If the cancer is detected in only a small portion of the lung, it is treated by surgically removing the affected area while leaving the rest of the lungs untouched. Cases where the cancer spreads throughout the lungs need to be treated more extensively with anti cancer drugs and chemotherapy though.
A primary breast cancer recurrence can metastasize to the liver, causing liver metastases. In most cases, liver metastases would be diagnosed via liver blood tests and a liver biopsy. Common complications of liver metastases include weight loss, fever, gastrointestinal disorders and loss of appetite etc.
Diagnosis of Metastatic Breast Cancer
If a routine mammogram or ultrasound reveals a suspicious looking lump at the site of the original tumor or nearby, the doctor would recommend a list of tests to be taken to check if the cancer has spread to distant organs, including blood tests, bone marrow scans, MRI scans, CAT scans and chest X-rays.
Treatment of Metastatic Breast Cancer
Treatment of metastatic breast cancer would depend mainly on the extent of metastasization.
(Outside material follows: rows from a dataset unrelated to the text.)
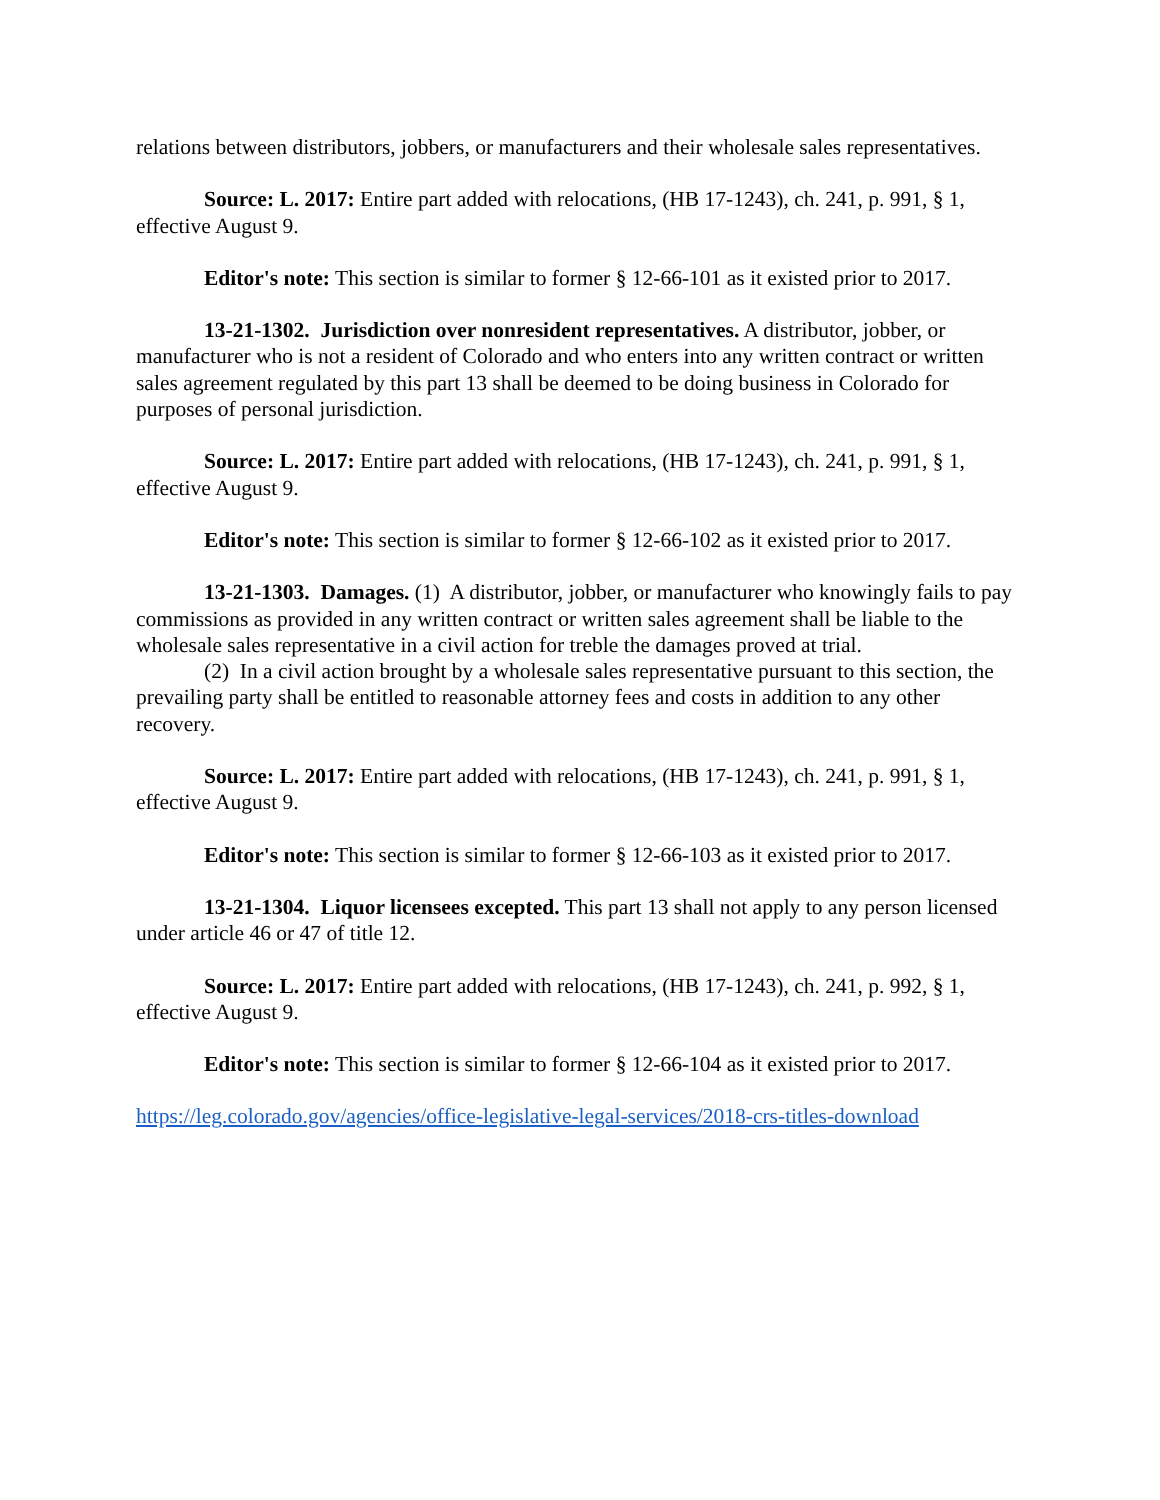relations between distributors, jobbers, or manufacturers and their wholesale sales representatives.
Source: L. 2017: Entire part added with relocations, (HB 17-1243), ch. 241, p. 991, § 1, effective August 9.
Editor's note: This section is similar to former § 12-66-101 as it existed prior to 2017.
13-21-1302. Jurisdiction over nonresident representatives. A distributor, jobber, or manufacturer who is not a resident of Colorado and who enters into any written contract or written sales agreement regulated by this part 13 shall be deemed to be doing business in Colorado for purposes of personal jurisdiction.
Source: L. 2017: Entire part added with relocations, (HB 17-1243), ch. 241, p. 991, § 1, effective August 9.
Editor's note: This section is similar to former § 12-66-102 as it existed prior to 2017.
13-21-1303. Damages. (1) A distributor, jobber, or manufacturer who knowingly fails to pay commissions as provided in any written contract or written sales agreement shall be liable to the wholesale sales representative in a civil action for treble the damages proved at trial.
(2) In a civil action brought by a wholesale sales representative pursuant to this section, the prevailing party shall be entitled to reasonable attorney fees and costs in addition to any other recovery.
Source: L. 2017: Entire part added with relocations, (HB 17-1243), ch. 241, p. 991, § 1, effective August 9.
Editor's note: This section is similar to former § 12-66-103 as it existed prior to 2017.
13-21-1304. Liquor licensees excepted. This part 13 shall not apply to any person licensed under article 46 or 47 of title 12.
Source: L. 2017: Entire part added with relocations, (HB 17-1243), ch. 241, p. 992, § 1, effective August 9.
Editor's note: This section is similar to former § 12-66-104 as it existed prior to 2017.
https://leg.colorado.gov/agencies/office-legislative-legal-services/2018-crs-titles-download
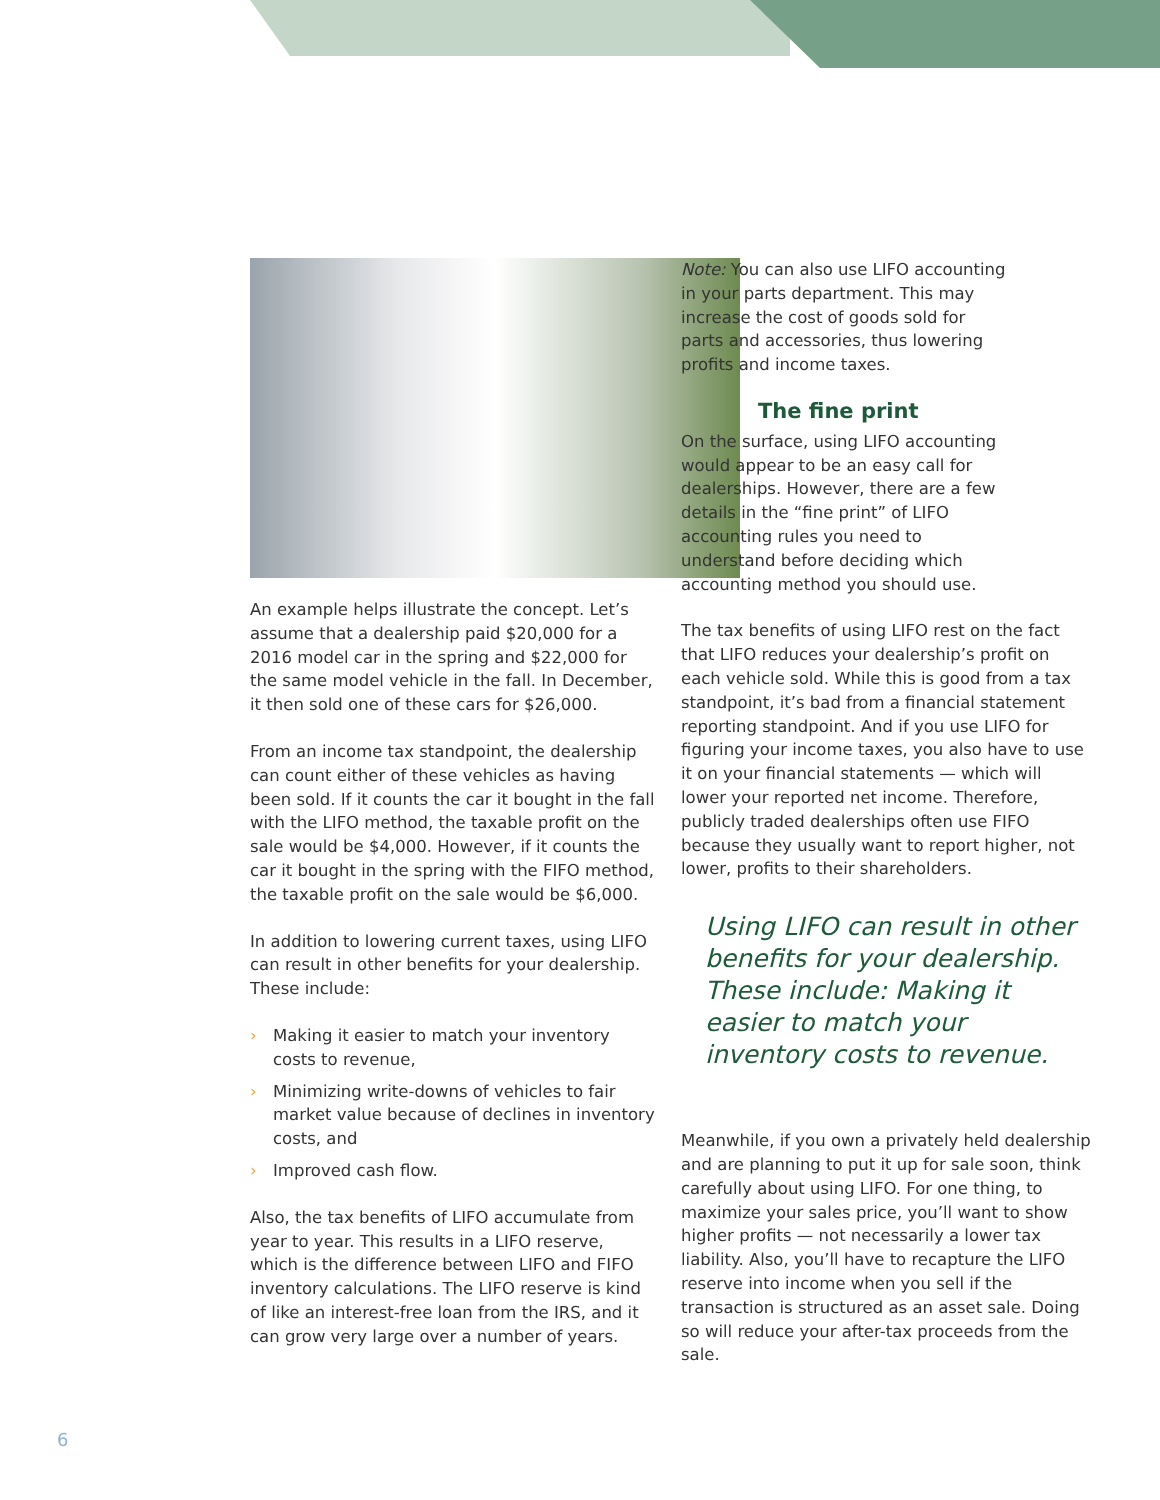An example helps illustrate the concept. Let’s assume that a dealership paid $20,000 for a 2016 model car in the spring and $22,000 for the same model vehicle in the fall. In December, it then sold one of these cars for $26,000.
From an income tax standpoint, the dealership can count either of these vehicles as having been sold. If it counts the car it bought in the fall with the LIFO method, the taxable profit on the sale would be $4,000. However, if it counts the car it bought in the spring with the FIFO method, the taxable profit on the sale would be $6,000.
In addition to lowering current taxes, using LIFO can result in other benefits for your dealership. These include:
› Making it easier to match your inventory costs to revenue,
› Minimizing write-downs of vehicles to fair market value because of declines in inventory costs, and
› Improved cash flow.
Also, the tax benefits of LIFO accumulate from year to year. This results in a LIFO reserve, which is the difference between LIFO and FIFO inventory calculations. The LIFO reserve is kind of like an interest-free loan from the IRS, and it can grow very large over a number of years.
Note: You can also use LIFO accounting in your parts department. This may increase the cost of goods sold for parts and accessories, thus lowering profits and income taxes.
The fine print
On the surface, using LIFO accounting would appear to be an easy call for dealerships. However, there are a few details in the “fine print” of LIFO accounting rules you need to understand before deciding which accounting method you should use.
The tax benefits of using LIFO rest on the fact that LIFO reduces your dealership’s profit on each vehicle sold. While this is good from a tax standpoint, it’s bad from a financial statement reporting standpoint. And if you use LIFO for figuring your income taxes, you also have to use it on your financial statements — which will lower your reported net income. Therefore, publicly traded dealerships often use FIFO because they usually want to report higher, not lower, profits to their shareholders.
Using LIFO can result in other benefits for your dealership. These include: Making it easier to match your inventory costs to revenue.
Meanwhile, if you own a privately held dealership and are planning to put it up for sale soon, think carefully about using LIFO. For one thing, to maximize your sales price, you’ll want to show higher profits — not necessarily a lower tax liability. Also, you’ll have to recapture the LIFO reserve into income when you sell if the transaction is structured as an asset sale. Doing so will reduce your after-tax proceeds from the sale.
6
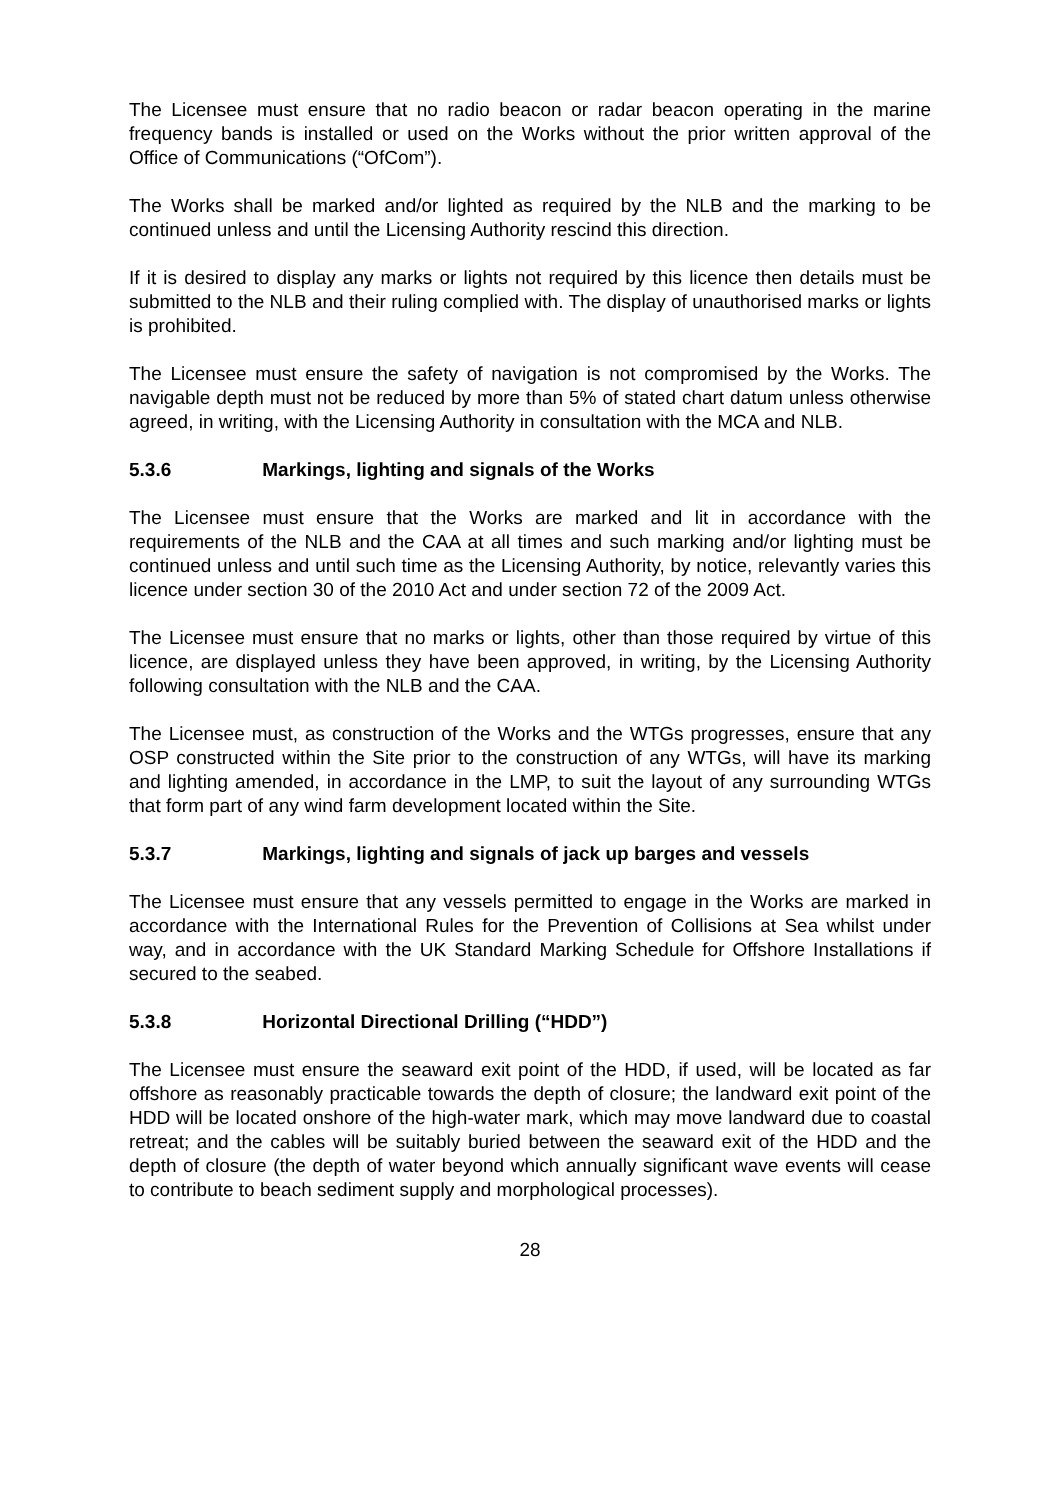The Licensee must ensure that no radio beacon or radar beacon operating in the marine frequency bands is installed or used on the Works without the prior written approval of the Office of Communications (“OfCom”).
The Works shall be marked and/or lighted as required by the NLB and the marking to be continued unless and until the Licensing Authority rescind this direction.
If it is desired to display any marks or lights not required by this licence then details must be submitted to the NLB and their ruling complied with. The display of unauthorised marks or lights is prohibited.
The Licensee must ensure the safety of navigation is not compromised by the Works. The navigable depth must not be reduced by more than 5% of stated chart datum unless otherwise agreed, in writing, with the Licensing Authority in consultation with the MCA and NLB.
5.3.6 Markings, lighting and signals of the Works
The Licensee must ensure that the Works are marked and lit in accordance with the requirements of the NLB and the CAA at all times and such marking and/or lighting must be continued unless and until such time as the Licensing Authority, by notice, relevantly varies this licence under section 30 of the 2010 Act and under section 72 of the 2009 Act.
The Licensee must ensure that no marks or lights, other than those required by virtue of this licence, are displayed unless they have been approved, in writing, by the Licensing Authority following consultation with the NLB and the CAA.
The Licensee must, as construction of the Works and the WTGs progresses, ensure that any OSP constructed within the Site prior to the construction of any WTGs, will have its marking and lighting amended, in accordance in the LMP, to suit the layout of any surrounding WTGs that form part of any wind farm development located within the Site.
5.3.7 Markings, lighting and signals of jack up barges and vessels
The Licensee must ensure that any vessels permitted to engage in the Works are marked in accordance with the International Rules for the Prevention of Collisions at Sea whilst under way, and in accordance with the UK Standard Marking Schedule for Offshore Installations if secured to the seabed.
5.3.8 Horizontal Directional Drilling (“HDD”)
The Licensee must ensure the seaward exit point of the HDD, if used, will be located as far offshore as reasonably practicable towards the depth of closure; the landward exit point of the HDD will be located onshore of the high-water mark, which may move landward due to coastal retreat; and the cables will be suitably buried between the seaward exit of the HDD and the depth of closure (the depth of water beyond which annually significant wave events will cease to contribute to beach sediment supply and morphological processes).
28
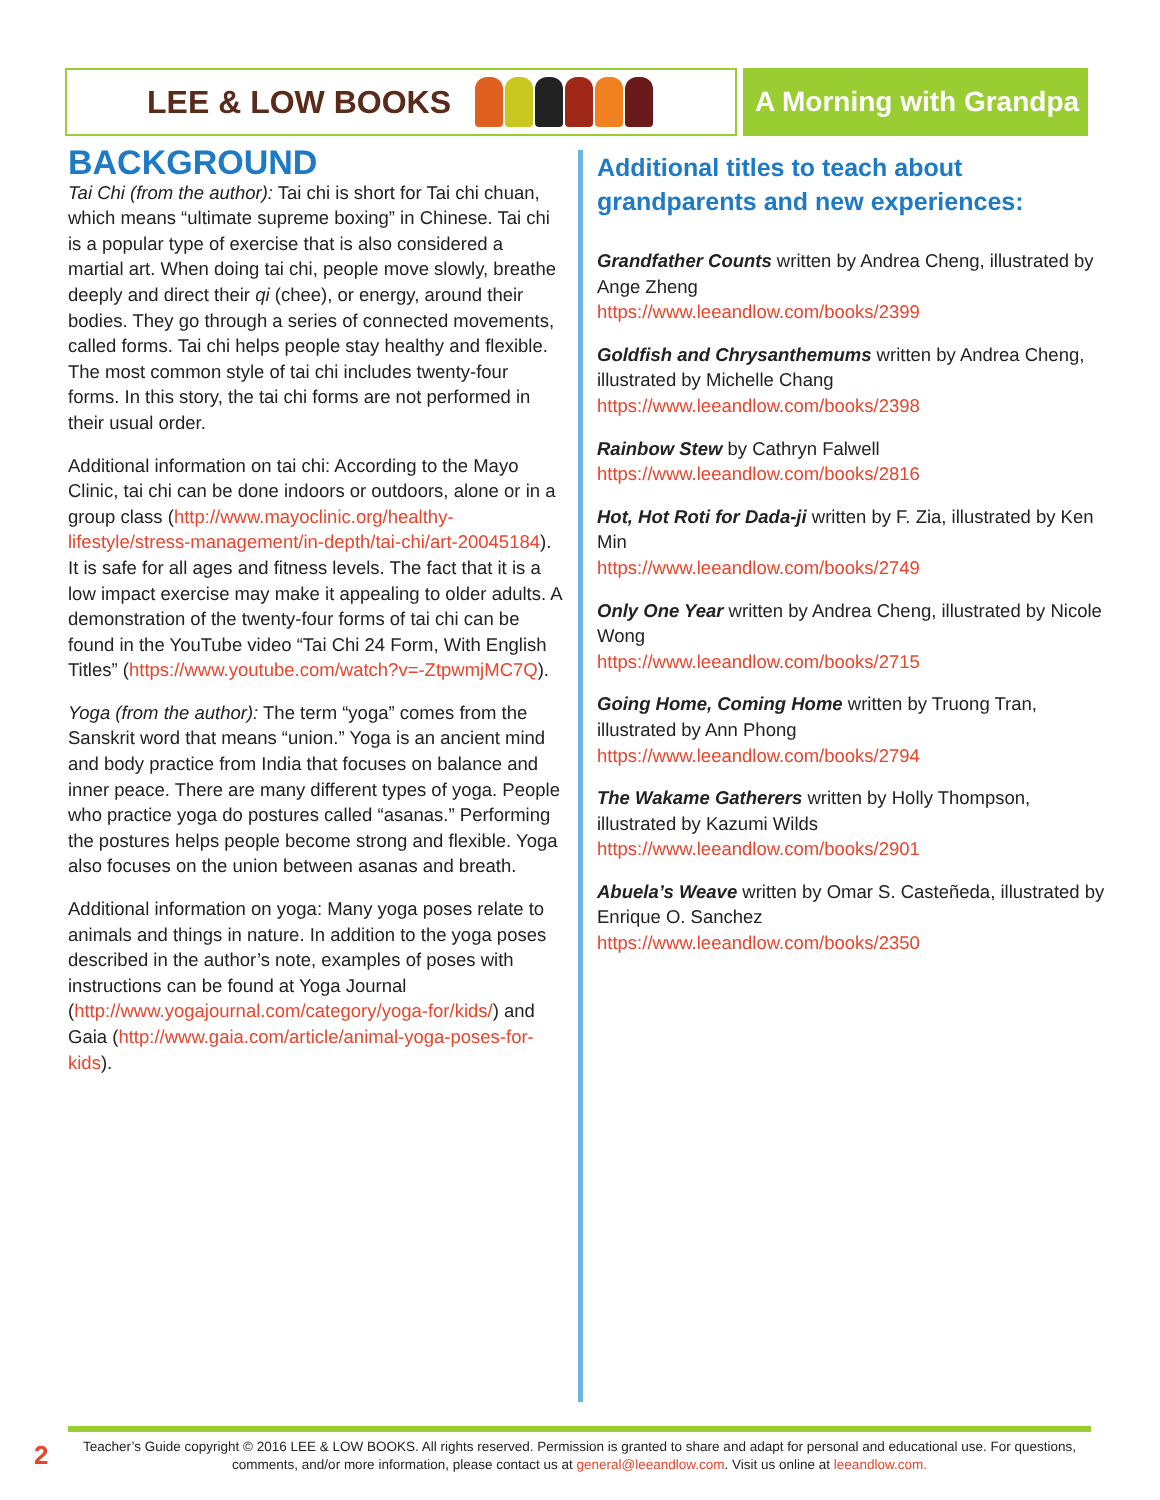LEE & LOW BOOKS A Morning with Grandpa
BACKGROUND
Tai Chi (from the author): Tai chi is short for Tai chi chuan, which means “ultimate supreme boxing” in Chinese. Tai chi is a popular type of exercise that is also considered a martial art. When doing tai chi, people move slowly, breathe deeply and direct their qi (chee), or energy, around their bodies. They go through a series of connected movements, called forms. Tai chi helps people stay healthy and flexible. The most common style of tai chi includes twenty-four forms. In this story, the tai chi forms are not performed in their usual order.
Additional information on tai chi: According to the Mayo Clinic, tai chi can be done indoors or outdoors, alone or in a group class (http://www.mayoclinic.org/healthy-lifestyle/stress-management/in-depth/tai-chi/art-20045184). It is safe for all ages and fitness levels. The fact that it is a low impact exercise may make it appealing to older adults. A demonstration of the twenty-four forms of tai chi can be found in the YouTube video “Tai Chi 24 Form, With English Titles” (https://www.youtube.com/watch?v=-ZtpwmjMC7Q).
Yoga (from the author): The term “yoga” comes from the Sanskrit word that means “union.” Yoga is an ancient mind and body practice from India that focuses on balance and inner peace. There are many different types of yoga. People who practice yoga do postures called “asanas.” Performing the postures helps people become strong and flexible. Yoga also focuses on the union between asanas and breath.
Additional information on yoga: Many yoga poses relate to animals and things in nature. In addition to the yoga poses described in the author’s note, examples of poses with instructions can be found at Yoga Journal (http://www.yogajournal.com/category/yoga-for/kids/) and Gaia (http://www.gaia.com/article/animal-yoga-poses-for-kids).
Additional titles to teach about grandparents and new experiences:
Grandfather Counts written by Andrea Cheng, illustrated by Ange Zheng
https://www.leeandlow.com/books/2399
Goldfish and Chrysanthemums written by Andrea Cheng, illustrated by Michelle Chang
https://www.leeandlow.com/books/2398
Rainbow Stew by Cathryn Falwell
https://www.leeandlow.com/books/2816
Hot, Hot Roti for Dada-ji written by F. Zia, illustrated by Ken Min
https://www.leeandlow.com/books/2749
Only One Year written by Andrea Cheng, illustrated by Nicole Wong
https://www.leeandlow.com/books/2715
Going Home, Coming Home written by Truong Tran, illustrated by Ann Phong
https://www.leeandlow.com/books/2794
The Wakame Gatherers written by Holly Thompson, illustrated by Kazumi Wilds
https://www.leeandlow.com/books/2901
Abuela’s Weave written by Omar S. Casteñeda, illustrated by Enrique O. Sanchez
https://www.leeandlow.com/books/2350
2
Teacher’s Guide copyright © 2016 LEE & LOW BOOKS. All rights reserved. Permission is granted to share and adapt for personal and educational use. For questions, comments, and/or more information, please contact us at general@leeandlow.com. Visit us online at leeandlow.com.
Local and regional metastases can be treated using traditional methods of breast cancer treatment, including either a lumpectomy or a mastectomy (the latter is more preferable).
Distant metastases, however, need to be treated extensively. Complete recovery would be considered impossible owing to the fact that the cancer would have already spread to the vital organs within the body at the time of diagnosis. Therefore, the focus would be primarily on easing the symptoms of the condition and trying to extend the patient’s lifetime by a few years.
Standard Treatments for Distant Metastases
The specific therapy used for the treatment would depend on the patient’s health condition and response to different treatments.
Radiation therapy is usually used to treat distant metastases that are small in number (maybe one or two tumors within an organ). The treatment aims at reducing the size of the cancerous cells and provides relief from the pain caused by the condition.
Chemotherapies are usually opted for advanced stages of distant metastases. Usually administered via anti cancer drugs, these sessions are given daily, weekly or even monthly for a period of 6-8 months. The sessions would have frequent rest cycles in between to help the body regenerate healthy cells (chemotherapy would destroy healthy cells in addition to the cancerous ones).
A person with distant metastases can also be treated with drug therapies that include drugs like Aromasin, Tamoxifen, Herceptin, Taxol and biphosphonates. For instance Biphosphonates are a class of drugs that are used to treat bone metastases. Some of the drugs in this category include Fosamax, Skelid, Zometa, Didronel and cloronate etc.
Aredia is another commonly prescribed drug to treat Stage IV metastatic breast cancer in women. The drug is usually used in conjunction with chemotherapy and is administered intravenously during treatment.